── Data lines

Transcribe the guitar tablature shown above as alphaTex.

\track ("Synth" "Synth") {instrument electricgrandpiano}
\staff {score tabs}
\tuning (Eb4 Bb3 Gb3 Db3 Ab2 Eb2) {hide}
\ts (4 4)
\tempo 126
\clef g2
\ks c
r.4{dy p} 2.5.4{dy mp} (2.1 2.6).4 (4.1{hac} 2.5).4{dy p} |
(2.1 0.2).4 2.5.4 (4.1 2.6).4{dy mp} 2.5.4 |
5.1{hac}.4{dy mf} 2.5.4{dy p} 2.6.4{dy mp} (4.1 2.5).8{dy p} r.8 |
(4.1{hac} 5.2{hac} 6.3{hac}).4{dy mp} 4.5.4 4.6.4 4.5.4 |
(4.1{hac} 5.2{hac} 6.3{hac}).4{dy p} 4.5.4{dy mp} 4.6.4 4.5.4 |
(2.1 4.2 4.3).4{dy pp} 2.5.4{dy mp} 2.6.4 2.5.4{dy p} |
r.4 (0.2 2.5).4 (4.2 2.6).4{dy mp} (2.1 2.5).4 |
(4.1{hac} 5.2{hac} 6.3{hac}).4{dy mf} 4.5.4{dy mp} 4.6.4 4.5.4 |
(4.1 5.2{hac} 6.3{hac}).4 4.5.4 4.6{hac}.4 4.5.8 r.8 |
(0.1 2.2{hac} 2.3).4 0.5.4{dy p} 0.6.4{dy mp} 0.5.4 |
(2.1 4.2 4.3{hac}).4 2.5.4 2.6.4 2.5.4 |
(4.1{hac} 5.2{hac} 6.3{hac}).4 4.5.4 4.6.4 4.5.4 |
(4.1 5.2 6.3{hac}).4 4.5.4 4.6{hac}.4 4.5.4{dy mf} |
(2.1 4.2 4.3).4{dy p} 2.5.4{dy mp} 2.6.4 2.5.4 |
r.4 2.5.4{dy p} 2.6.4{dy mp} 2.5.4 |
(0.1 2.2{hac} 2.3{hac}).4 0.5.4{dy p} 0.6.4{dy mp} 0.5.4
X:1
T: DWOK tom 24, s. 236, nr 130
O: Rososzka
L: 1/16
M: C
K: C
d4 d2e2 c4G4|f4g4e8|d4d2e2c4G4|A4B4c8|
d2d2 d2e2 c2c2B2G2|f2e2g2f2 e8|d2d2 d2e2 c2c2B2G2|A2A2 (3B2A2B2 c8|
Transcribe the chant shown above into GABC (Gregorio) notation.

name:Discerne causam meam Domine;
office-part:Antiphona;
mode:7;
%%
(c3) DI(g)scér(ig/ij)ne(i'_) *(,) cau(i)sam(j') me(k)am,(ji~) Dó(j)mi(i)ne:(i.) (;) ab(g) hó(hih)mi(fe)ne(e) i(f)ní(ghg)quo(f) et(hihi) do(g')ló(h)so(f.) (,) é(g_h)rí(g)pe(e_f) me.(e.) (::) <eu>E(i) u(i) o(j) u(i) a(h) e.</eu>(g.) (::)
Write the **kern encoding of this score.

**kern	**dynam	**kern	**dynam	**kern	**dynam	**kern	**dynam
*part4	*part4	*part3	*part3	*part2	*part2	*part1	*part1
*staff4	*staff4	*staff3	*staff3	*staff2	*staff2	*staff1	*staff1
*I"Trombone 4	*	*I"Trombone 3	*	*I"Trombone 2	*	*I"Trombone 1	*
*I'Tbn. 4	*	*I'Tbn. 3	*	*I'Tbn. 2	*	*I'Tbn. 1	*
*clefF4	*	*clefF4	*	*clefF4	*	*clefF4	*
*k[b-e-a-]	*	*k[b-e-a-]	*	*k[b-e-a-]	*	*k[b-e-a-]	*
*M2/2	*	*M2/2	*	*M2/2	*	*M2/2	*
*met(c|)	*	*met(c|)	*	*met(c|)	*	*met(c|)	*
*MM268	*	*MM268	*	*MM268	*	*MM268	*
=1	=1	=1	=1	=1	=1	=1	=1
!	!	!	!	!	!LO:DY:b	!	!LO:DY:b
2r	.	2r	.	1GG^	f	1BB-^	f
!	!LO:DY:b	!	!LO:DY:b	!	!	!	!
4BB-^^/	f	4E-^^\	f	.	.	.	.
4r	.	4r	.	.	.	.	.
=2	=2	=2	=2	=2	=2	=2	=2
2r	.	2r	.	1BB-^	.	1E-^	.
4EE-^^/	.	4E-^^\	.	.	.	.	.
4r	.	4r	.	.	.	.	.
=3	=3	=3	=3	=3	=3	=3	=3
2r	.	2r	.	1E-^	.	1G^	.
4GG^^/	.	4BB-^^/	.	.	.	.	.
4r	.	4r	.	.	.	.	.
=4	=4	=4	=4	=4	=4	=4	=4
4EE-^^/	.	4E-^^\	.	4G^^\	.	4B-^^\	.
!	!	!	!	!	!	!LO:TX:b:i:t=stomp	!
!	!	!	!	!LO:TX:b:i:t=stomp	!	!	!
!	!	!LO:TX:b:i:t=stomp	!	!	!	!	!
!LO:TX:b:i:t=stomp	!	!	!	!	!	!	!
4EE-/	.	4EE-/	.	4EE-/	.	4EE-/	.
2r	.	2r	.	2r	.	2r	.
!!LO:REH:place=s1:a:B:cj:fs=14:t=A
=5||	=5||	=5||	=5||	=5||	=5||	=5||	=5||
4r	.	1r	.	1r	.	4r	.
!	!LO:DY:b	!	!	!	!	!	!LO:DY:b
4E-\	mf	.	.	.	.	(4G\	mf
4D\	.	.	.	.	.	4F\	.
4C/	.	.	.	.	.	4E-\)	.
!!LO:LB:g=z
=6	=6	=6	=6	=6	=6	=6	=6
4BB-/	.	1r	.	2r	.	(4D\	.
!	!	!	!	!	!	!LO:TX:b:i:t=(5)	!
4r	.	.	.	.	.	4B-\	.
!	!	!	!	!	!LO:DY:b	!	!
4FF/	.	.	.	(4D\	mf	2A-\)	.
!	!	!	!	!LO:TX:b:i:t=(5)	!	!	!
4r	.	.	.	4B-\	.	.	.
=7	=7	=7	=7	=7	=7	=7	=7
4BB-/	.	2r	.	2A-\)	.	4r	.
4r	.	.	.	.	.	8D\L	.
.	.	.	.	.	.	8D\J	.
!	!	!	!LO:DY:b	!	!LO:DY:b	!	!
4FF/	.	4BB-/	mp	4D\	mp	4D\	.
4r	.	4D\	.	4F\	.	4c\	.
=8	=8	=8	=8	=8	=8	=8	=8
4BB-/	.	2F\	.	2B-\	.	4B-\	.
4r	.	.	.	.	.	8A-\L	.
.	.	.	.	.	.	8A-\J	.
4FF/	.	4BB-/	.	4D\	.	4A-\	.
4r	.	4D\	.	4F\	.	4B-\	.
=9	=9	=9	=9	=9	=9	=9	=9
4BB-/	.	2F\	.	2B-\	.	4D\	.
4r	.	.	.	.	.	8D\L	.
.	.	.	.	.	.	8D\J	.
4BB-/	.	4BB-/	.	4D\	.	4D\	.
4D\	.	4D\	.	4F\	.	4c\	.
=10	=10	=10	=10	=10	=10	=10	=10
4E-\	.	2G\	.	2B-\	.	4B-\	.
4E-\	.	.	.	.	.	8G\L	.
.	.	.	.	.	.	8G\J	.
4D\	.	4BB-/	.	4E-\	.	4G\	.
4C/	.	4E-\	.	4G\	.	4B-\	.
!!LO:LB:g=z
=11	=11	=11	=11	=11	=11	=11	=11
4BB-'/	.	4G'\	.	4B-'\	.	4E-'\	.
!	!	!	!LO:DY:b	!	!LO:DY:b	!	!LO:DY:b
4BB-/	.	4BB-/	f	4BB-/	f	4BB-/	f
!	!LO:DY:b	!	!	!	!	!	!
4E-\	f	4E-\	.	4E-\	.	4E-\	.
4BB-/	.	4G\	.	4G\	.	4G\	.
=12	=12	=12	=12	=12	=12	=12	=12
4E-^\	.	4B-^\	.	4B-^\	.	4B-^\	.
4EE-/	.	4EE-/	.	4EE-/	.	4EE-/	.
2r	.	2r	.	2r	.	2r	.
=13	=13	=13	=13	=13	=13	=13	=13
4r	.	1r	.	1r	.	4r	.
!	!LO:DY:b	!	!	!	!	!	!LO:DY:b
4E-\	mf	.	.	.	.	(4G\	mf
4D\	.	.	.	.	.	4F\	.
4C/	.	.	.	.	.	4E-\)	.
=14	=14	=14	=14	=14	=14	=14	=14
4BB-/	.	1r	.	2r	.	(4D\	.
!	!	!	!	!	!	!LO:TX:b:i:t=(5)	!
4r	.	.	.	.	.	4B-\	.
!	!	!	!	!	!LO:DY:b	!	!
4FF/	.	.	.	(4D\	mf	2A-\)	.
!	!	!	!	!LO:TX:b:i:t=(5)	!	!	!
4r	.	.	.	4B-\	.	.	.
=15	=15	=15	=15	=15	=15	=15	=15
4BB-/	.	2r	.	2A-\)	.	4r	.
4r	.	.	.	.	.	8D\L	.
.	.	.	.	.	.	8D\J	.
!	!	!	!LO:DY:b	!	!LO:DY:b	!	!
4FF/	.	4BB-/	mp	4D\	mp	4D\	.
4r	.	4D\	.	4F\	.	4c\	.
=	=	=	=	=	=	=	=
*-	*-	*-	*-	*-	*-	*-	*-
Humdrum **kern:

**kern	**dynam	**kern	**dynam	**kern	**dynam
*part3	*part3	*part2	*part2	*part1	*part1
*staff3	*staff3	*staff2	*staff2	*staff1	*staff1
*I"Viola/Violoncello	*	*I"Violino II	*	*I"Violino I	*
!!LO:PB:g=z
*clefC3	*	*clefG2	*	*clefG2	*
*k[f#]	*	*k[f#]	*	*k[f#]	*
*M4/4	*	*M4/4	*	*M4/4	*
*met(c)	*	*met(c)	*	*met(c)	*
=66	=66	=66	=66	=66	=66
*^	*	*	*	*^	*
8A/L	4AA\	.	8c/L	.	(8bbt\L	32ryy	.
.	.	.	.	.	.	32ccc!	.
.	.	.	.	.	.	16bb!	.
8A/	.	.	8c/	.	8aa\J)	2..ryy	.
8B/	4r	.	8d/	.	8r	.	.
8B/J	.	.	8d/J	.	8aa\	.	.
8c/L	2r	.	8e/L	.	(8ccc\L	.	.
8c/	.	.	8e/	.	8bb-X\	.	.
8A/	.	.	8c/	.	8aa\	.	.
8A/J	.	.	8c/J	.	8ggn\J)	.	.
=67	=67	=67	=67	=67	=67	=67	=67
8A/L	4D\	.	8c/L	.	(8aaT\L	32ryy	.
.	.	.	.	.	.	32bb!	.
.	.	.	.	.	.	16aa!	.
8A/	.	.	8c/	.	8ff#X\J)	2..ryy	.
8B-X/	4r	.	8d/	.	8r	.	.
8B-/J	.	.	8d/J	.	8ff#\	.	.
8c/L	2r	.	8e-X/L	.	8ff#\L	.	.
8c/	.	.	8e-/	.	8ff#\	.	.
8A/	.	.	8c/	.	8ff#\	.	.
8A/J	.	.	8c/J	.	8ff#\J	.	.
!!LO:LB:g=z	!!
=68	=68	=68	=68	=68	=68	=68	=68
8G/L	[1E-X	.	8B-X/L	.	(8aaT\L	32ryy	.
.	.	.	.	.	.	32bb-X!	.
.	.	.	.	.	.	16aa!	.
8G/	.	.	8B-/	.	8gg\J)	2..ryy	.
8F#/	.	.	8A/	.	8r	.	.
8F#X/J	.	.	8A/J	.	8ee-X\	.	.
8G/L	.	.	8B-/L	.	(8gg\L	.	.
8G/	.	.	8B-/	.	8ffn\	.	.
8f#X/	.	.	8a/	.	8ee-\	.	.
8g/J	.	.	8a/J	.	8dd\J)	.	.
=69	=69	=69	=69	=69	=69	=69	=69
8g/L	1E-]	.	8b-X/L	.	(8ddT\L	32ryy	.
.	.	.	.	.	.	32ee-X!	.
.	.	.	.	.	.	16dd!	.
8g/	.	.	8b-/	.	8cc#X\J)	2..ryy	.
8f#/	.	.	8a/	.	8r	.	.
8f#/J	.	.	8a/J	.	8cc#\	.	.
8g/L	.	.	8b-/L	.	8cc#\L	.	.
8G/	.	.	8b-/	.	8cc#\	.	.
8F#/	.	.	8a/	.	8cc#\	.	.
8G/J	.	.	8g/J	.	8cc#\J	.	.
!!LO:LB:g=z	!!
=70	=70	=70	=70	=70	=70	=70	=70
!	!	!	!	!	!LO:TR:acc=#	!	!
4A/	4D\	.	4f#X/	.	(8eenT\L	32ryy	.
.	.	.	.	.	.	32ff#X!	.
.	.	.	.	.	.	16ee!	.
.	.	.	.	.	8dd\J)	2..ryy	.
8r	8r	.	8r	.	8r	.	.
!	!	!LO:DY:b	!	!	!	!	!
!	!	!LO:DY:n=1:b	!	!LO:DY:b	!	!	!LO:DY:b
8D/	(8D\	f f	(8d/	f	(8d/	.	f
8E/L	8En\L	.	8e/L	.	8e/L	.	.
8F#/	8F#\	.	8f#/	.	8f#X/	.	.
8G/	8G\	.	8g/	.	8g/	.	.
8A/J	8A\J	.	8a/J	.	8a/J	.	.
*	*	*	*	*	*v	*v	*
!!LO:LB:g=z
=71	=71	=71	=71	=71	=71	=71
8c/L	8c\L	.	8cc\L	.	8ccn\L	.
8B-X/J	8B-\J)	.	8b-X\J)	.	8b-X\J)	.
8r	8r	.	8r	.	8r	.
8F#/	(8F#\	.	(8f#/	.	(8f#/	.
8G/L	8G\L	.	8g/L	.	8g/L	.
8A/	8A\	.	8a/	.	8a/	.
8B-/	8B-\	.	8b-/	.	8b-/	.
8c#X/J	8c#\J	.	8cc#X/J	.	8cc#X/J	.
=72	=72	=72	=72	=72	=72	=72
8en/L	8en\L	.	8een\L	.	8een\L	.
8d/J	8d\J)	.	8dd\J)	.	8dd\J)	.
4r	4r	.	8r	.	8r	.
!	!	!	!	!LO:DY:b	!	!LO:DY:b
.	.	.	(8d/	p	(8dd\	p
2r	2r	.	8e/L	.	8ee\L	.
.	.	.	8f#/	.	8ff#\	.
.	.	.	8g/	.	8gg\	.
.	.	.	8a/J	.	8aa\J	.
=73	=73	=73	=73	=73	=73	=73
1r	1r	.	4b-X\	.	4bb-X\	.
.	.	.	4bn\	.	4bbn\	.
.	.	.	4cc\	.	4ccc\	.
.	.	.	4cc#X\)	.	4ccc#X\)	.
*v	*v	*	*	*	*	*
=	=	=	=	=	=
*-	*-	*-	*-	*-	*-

────

- What is asked:
Lay out the items as a Markdown table with columns "Row" and "Line", one row per line, skipping blank lines. Begin at the line that has "name:Discerne causam meam Domine;" and stop after the line that has "Write the **kern encoding of this score.".

- Response:
| Row | Line |
|---|---|
| 1 | name:Discerne causam meam Domine; |
| 2 | office-part:Antiphona; |
| 3 | mode:7; |
| 4 | %% |
| 5 | (c3) DI(g)scér(ig/ij)ne(i'_) *(,) cau(i)sam(j') me(k)am,(ji~) Dó(j)mi(i)ne:(i.) (;) ab(g) hó(hih)mi(fe)ne(e) i(f)ní(ghg)quo(f) et(hihi) do(g')ló(h)so(f.) (,) é(g_h)rí(g)pe(e_f) me.(e.) (::) <eu>E(i) u(i) o(j) u(i) a(h) e.</eu>(g.) (::) |
| 6 | Write the **kern encoding of this score. |